• **What is expected**
Show all lines of the listing that hold the word "Навчальна".
»»
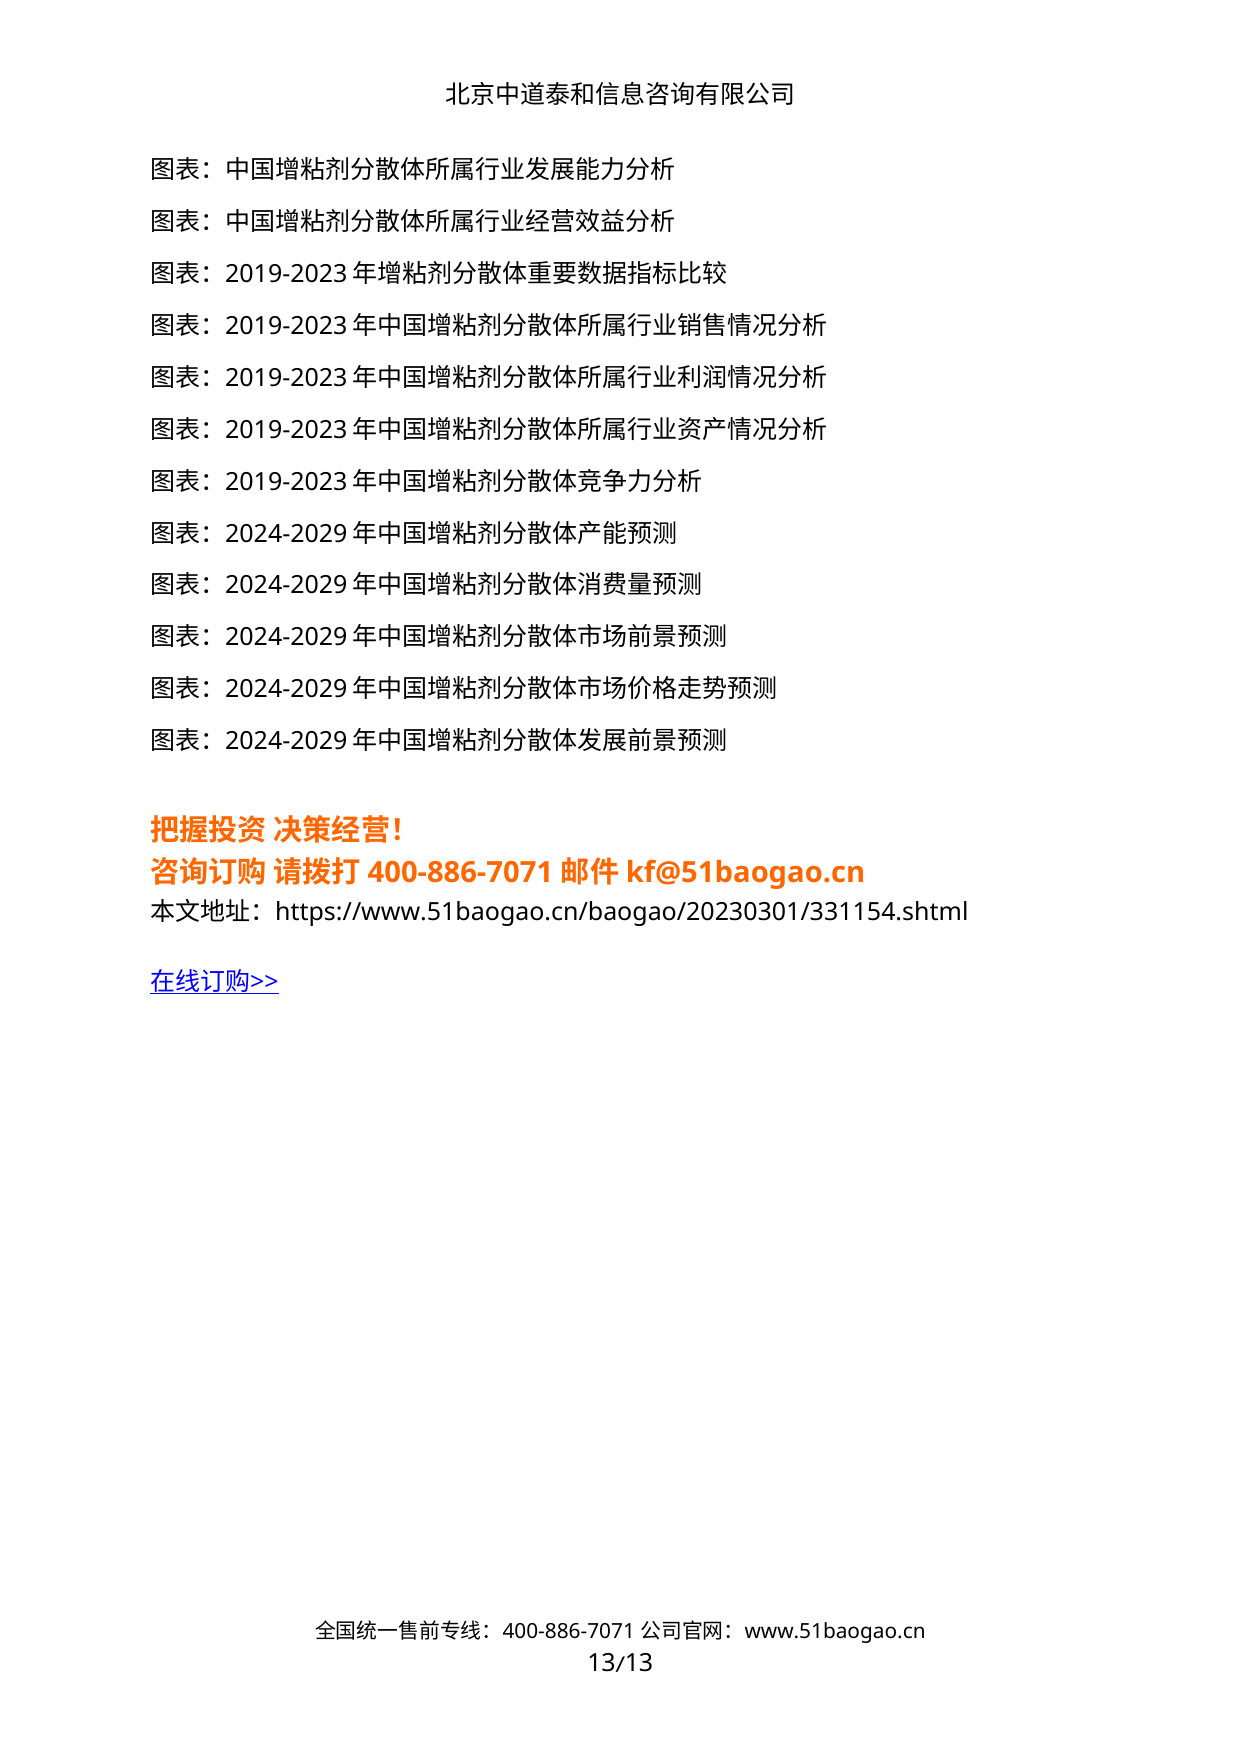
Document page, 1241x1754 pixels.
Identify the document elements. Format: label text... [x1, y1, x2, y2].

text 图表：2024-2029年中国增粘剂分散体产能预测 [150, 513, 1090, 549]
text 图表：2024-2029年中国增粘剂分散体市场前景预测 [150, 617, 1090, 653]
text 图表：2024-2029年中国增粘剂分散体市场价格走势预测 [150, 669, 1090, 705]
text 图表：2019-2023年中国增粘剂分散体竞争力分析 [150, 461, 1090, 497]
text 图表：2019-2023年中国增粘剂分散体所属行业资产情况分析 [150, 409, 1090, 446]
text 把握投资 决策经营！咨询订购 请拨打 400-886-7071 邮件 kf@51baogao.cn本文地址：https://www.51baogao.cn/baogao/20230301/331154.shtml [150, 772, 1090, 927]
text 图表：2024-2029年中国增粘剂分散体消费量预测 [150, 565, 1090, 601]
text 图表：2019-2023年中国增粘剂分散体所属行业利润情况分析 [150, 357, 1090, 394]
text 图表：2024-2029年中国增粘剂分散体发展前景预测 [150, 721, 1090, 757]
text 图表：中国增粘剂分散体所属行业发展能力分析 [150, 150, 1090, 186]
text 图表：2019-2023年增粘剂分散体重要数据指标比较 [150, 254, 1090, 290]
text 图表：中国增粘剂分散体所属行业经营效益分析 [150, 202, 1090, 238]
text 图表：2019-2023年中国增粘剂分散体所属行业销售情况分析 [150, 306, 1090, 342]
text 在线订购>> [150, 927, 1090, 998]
««
»»
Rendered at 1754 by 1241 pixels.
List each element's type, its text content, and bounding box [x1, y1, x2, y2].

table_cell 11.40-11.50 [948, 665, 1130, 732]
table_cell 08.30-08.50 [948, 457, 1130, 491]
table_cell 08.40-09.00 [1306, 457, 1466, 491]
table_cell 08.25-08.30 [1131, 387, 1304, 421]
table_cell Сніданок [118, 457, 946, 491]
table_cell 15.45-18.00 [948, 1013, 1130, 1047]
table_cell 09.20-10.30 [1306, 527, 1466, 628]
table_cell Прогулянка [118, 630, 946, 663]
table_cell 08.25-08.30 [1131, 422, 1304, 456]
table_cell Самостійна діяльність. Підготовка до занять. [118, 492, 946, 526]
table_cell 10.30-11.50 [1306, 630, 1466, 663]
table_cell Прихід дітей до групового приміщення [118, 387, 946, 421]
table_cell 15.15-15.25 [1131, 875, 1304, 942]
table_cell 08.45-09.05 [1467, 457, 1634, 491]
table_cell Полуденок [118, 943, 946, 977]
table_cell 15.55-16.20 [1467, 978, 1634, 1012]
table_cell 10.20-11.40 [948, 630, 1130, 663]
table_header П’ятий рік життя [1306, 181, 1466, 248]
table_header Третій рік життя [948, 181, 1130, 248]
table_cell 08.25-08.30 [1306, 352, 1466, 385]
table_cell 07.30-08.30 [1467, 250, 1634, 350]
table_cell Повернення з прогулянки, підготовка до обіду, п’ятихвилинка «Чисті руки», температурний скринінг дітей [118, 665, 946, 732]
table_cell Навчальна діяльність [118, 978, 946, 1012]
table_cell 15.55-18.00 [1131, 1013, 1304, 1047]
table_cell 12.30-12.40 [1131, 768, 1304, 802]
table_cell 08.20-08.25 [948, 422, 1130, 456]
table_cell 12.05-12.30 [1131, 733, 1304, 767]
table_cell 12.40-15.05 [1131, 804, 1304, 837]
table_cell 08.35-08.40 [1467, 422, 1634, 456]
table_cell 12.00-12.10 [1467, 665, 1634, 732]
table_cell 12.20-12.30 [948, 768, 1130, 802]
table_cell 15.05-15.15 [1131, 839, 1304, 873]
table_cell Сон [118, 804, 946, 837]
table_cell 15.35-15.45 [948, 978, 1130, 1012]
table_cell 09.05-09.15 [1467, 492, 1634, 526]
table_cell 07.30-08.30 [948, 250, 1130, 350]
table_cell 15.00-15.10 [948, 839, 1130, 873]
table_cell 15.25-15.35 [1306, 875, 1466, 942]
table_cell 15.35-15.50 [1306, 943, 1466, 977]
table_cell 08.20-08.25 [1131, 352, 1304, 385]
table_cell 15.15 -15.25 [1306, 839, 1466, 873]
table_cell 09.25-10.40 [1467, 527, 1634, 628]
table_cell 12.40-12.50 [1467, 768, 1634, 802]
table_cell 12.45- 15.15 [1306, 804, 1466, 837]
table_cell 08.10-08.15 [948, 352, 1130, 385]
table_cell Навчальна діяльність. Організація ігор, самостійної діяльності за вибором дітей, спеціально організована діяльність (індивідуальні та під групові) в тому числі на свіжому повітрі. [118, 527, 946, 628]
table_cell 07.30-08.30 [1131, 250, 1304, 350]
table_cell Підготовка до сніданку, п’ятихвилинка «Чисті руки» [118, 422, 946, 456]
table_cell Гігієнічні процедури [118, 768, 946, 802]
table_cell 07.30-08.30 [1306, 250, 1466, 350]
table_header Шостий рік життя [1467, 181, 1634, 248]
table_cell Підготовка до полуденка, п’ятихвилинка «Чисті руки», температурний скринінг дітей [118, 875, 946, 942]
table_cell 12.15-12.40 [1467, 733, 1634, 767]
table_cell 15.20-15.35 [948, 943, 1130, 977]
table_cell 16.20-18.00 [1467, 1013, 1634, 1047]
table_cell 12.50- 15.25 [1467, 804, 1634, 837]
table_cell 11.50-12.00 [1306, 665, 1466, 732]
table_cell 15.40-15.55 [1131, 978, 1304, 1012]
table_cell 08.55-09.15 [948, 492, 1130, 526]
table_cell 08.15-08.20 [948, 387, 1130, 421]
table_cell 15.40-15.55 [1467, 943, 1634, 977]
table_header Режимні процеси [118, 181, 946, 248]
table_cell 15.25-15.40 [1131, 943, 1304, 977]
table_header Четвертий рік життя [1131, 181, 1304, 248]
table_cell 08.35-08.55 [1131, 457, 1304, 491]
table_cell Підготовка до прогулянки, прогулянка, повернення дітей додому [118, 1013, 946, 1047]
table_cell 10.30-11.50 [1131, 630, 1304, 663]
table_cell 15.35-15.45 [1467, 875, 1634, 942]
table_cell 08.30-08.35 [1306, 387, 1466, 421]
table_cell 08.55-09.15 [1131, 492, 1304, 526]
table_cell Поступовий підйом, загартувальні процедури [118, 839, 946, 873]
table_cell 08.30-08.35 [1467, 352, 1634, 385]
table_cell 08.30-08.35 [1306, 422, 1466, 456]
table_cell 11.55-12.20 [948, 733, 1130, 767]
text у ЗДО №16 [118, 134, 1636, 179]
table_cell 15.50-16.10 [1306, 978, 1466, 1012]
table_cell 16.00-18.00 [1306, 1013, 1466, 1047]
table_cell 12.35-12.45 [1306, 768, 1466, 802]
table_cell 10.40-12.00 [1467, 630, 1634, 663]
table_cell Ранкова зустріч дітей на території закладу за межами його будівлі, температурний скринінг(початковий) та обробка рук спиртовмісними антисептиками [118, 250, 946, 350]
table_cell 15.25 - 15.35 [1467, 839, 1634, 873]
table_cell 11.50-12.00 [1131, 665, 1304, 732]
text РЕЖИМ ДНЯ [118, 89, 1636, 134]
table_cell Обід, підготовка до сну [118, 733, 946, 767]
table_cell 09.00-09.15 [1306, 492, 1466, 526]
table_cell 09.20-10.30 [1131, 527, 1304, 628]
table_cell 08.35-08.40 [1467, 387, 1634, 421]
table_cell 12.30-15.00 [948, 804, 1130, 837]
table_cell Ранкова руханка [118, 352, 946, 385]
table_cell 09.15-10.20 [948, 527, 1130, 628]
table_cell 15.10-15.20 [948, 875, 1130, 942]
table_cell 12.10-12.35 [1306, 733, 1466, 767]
««
• **Problem solution**
table_cell Навчальна діяльність [118, 978, 946, 1012]
table_cell Навчальна діяльність. Організація ігор, самостійної діяльності за вибором дітей, спеціально організована діяльність (індивідуальні та під групові) в тому числі на свіжому повітрі. [118, 527, 946, 628]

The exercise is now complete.